PROBLEM DESCRIPTION: Reproduce every record below verbatim, with the pictures left out.

(GIVEN DATA begins)

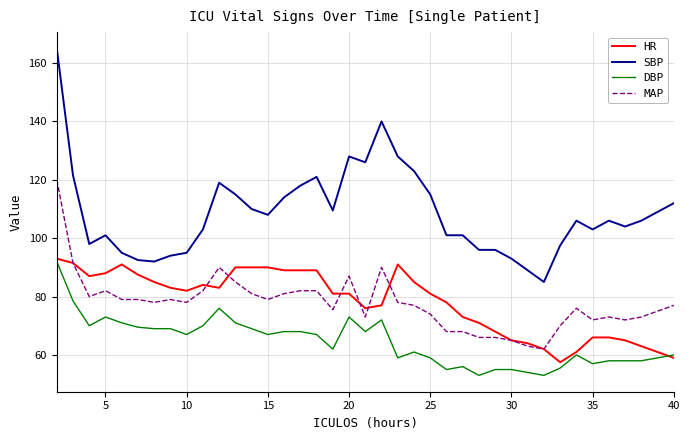

True or false: SBP and DBP intersect in this chart.

False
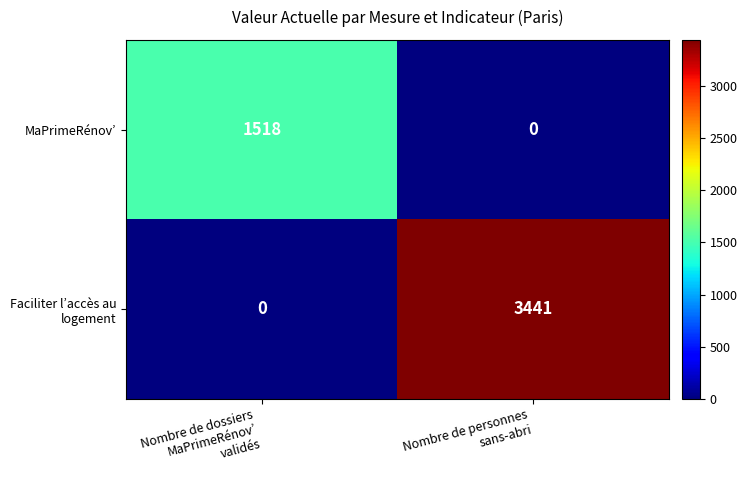

What is the difference between the maximum and minimum values in the MaPrimeRénov’ series?

1518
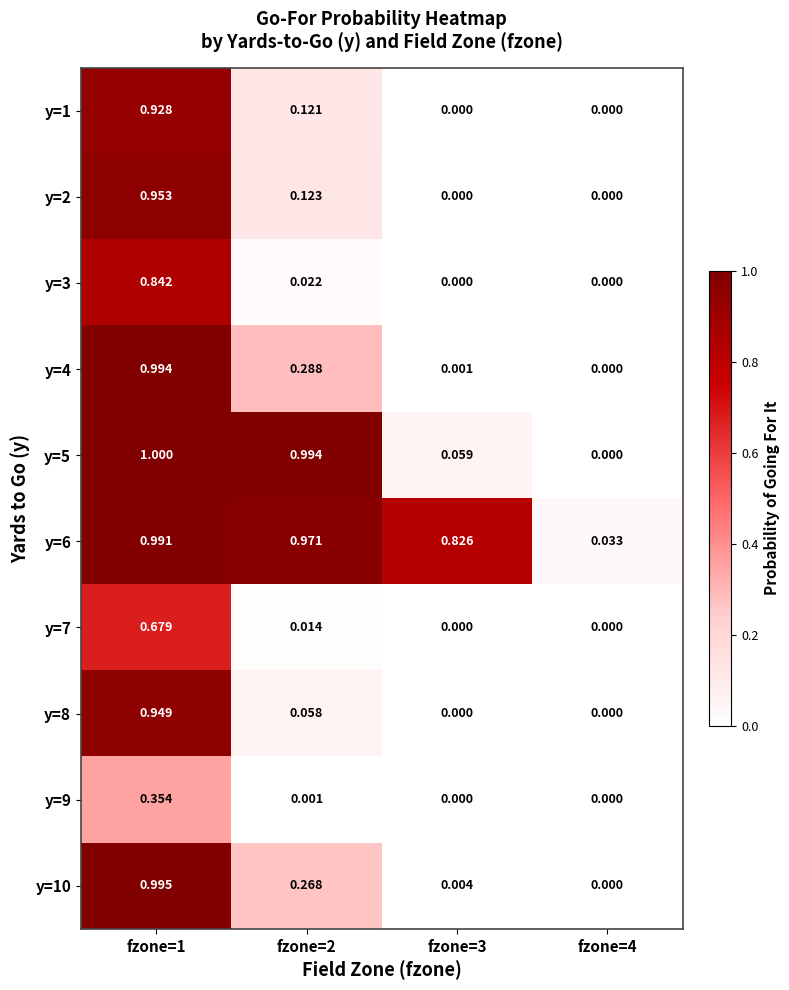

How many data points does each series have?

4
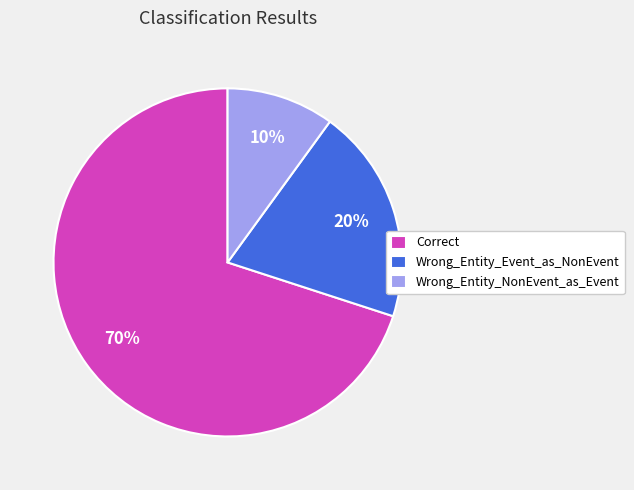

Which category has the biggest portion of the pie?

Correct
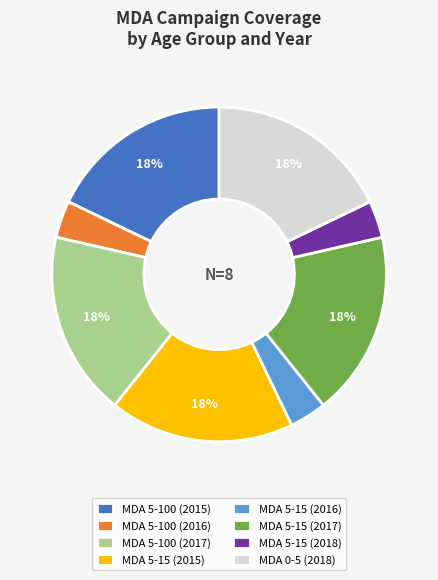

How many slices are in this pie chart?

8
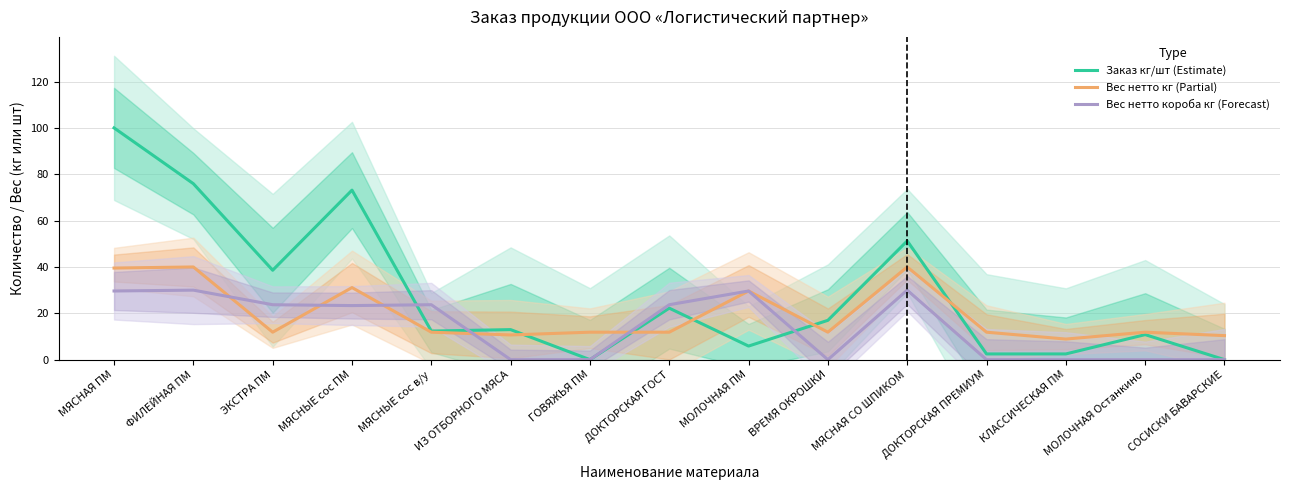

What is the label of the 5th point from the right?

МЯСНАЯ СО ШПИКОМ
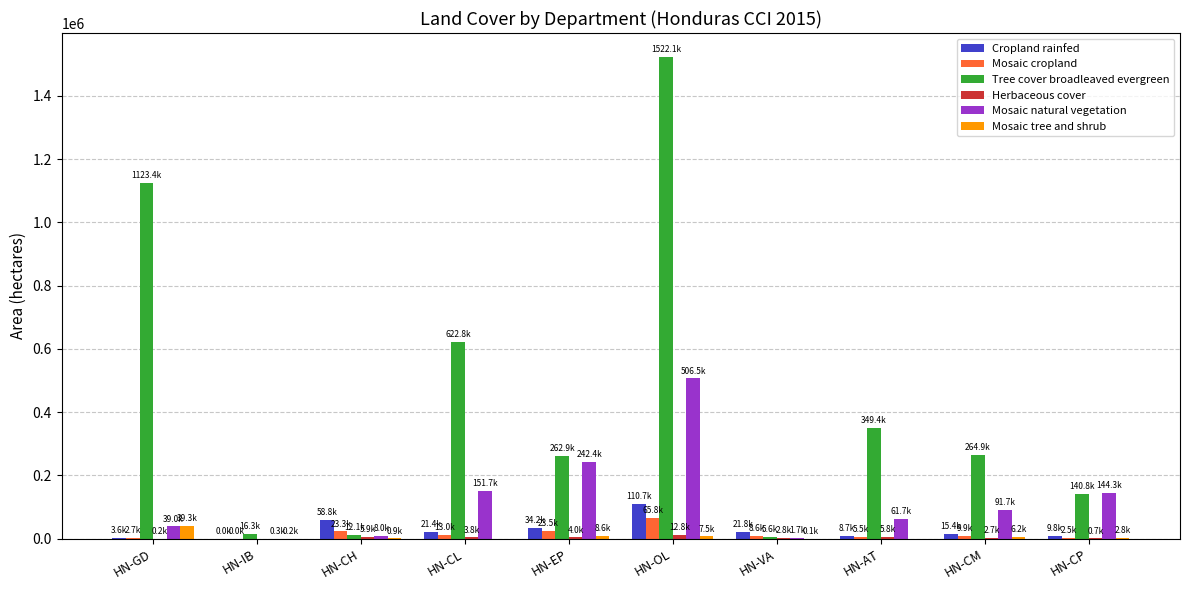

How many groups of bars are there?

10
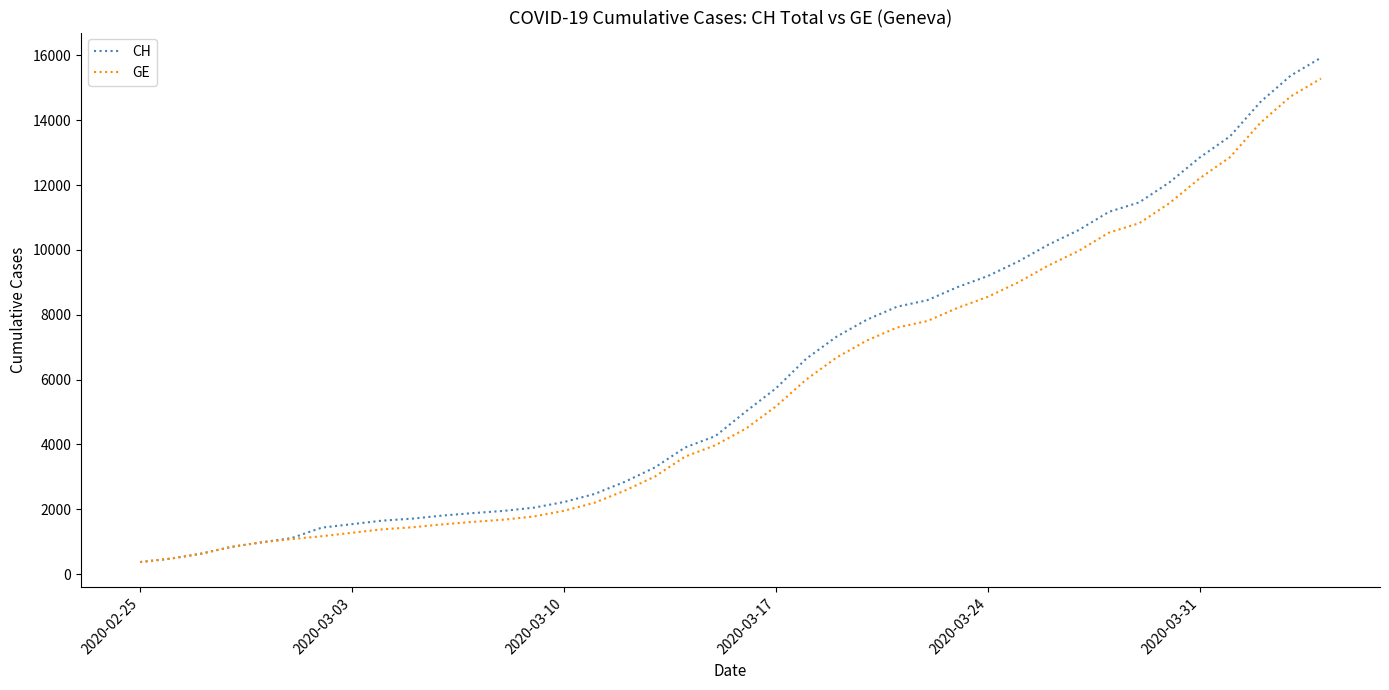

What is the minimum value for CH?

375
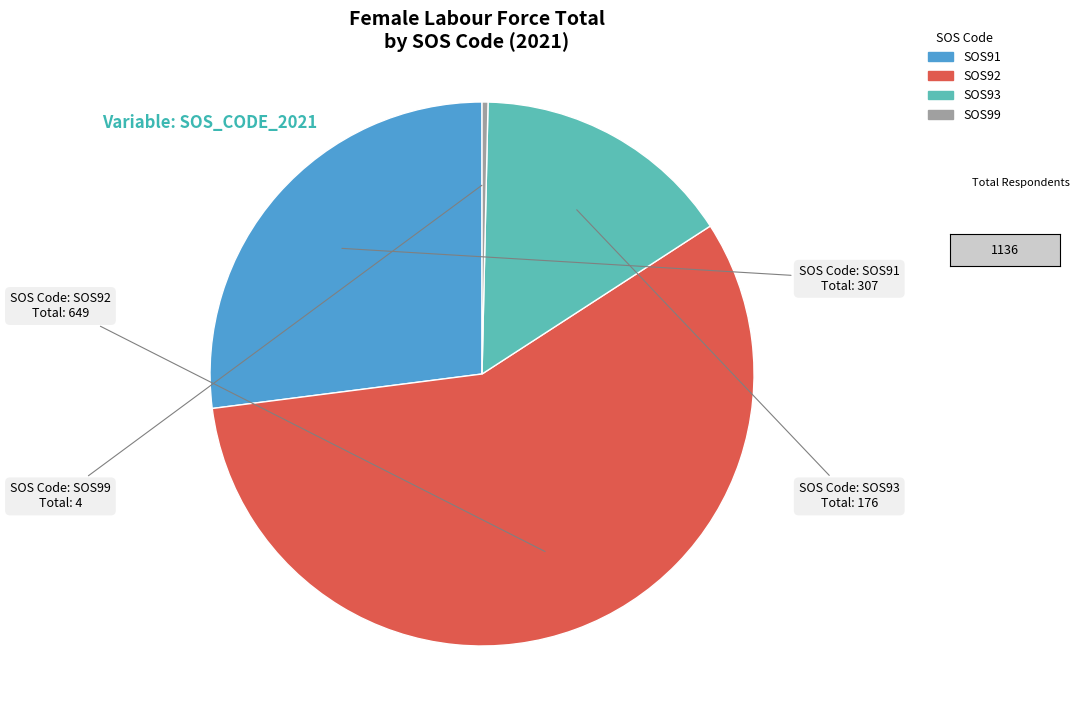

True or false: SOS99 accounts for 5% of the total.

False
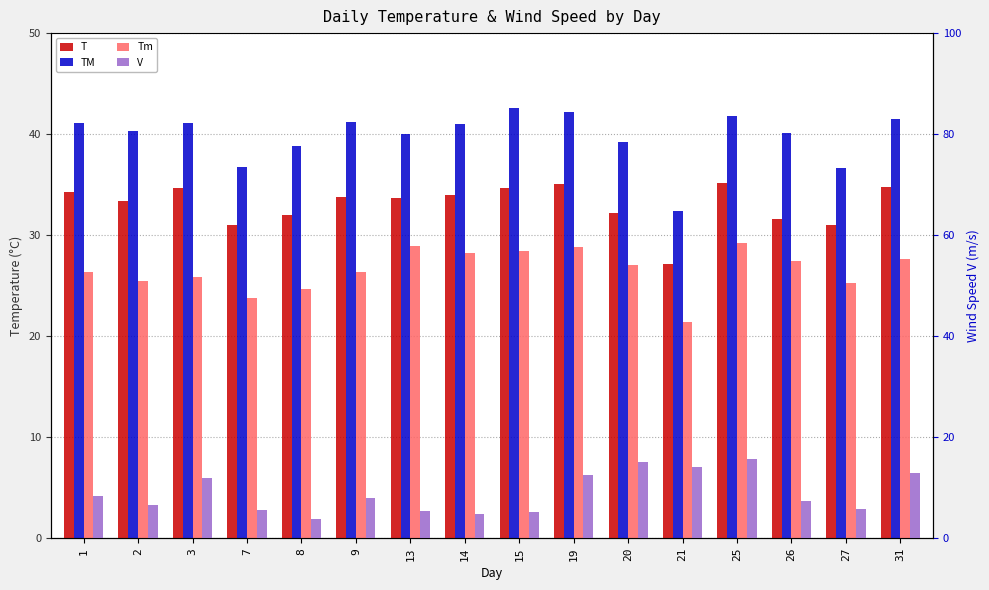

True or false: T has a value of 32.2 at 20.

True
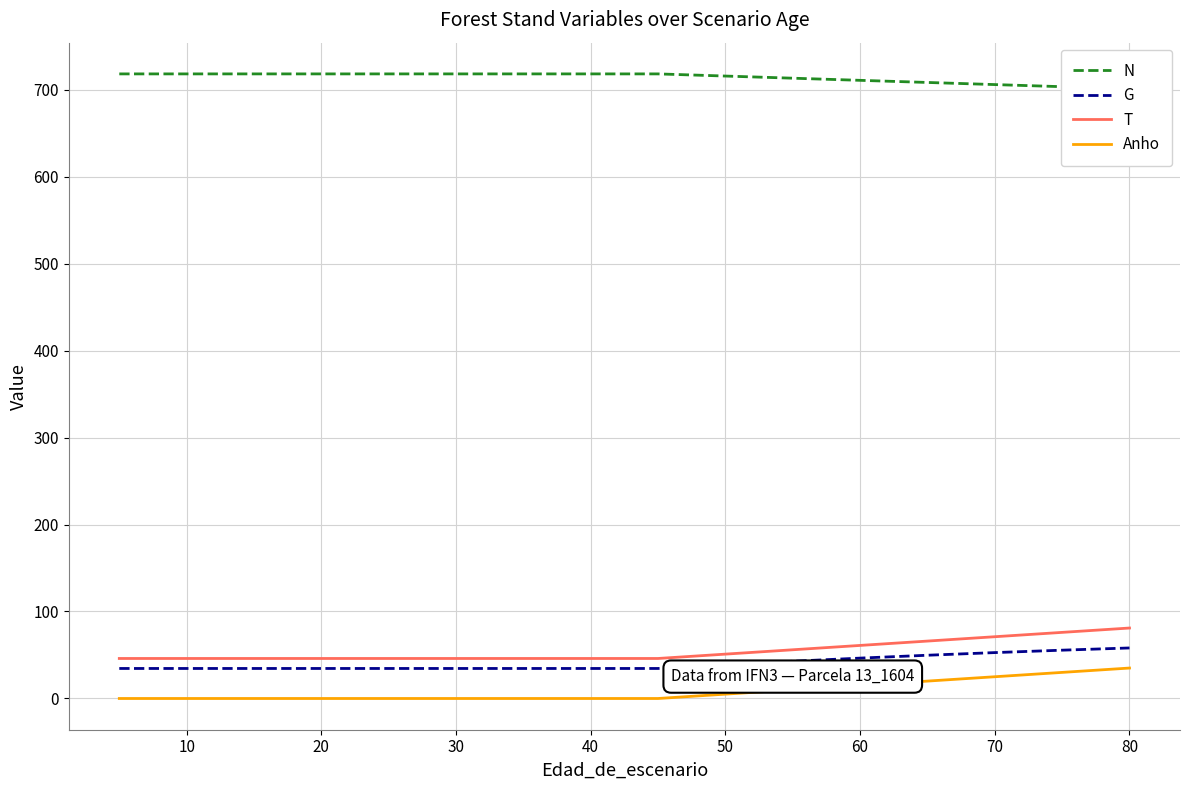

True or false: T has a value of 71.0 at 70.

True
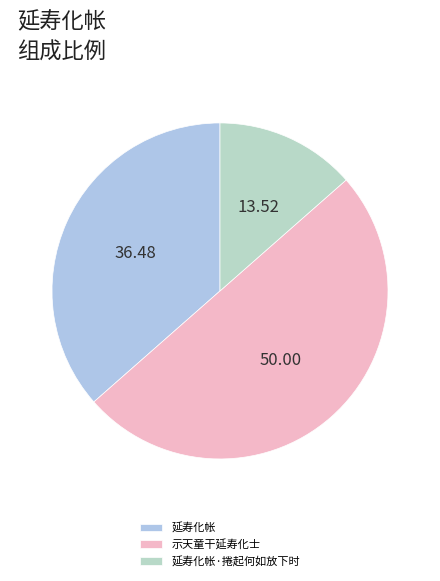

Does 示天童干延寿化士 represent more than half of the total?

No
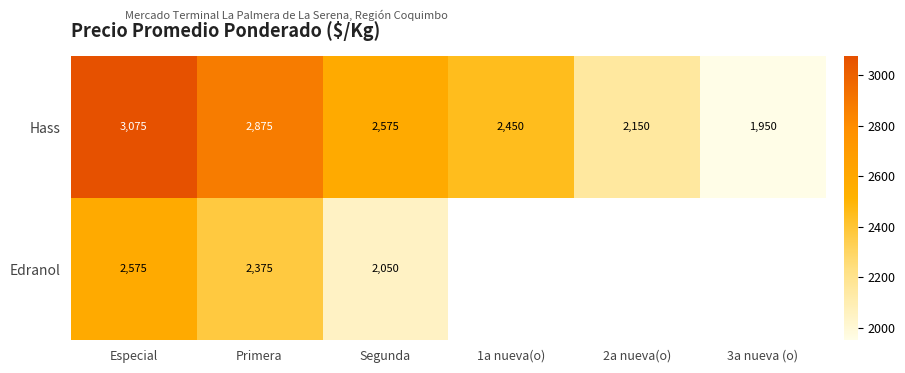

At which category is the sum across all series the highest?

Especial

(GIVEN DATA ends)

ANSWER TO THE EXERCISE:
True or false: SBP and DBP intersect in this chart.

False

What is the difference between the maximum and minimum values in the MaPrimeRénov’ series?

1518

How many data points does each series have?

4

Which category has the biggest portion of the pie?

Correct

How many slices are in this pie chart?

8

What is the label of the 5th point from the right?

МЯСНАЯ СО ШПИКОМ

How many groups of bars are there?

10

What is the minimum value for CH?

375

True or false: SOS99 accounts for 5% of the total.

False

True or false: T has a value of 32.2 at 20.

True

True or false: T has a value of 71.0 at 70.

True

Does 示天童干延寿化士 represent more than half of the total?

No

At which category is the sum across all series the highest?

Especial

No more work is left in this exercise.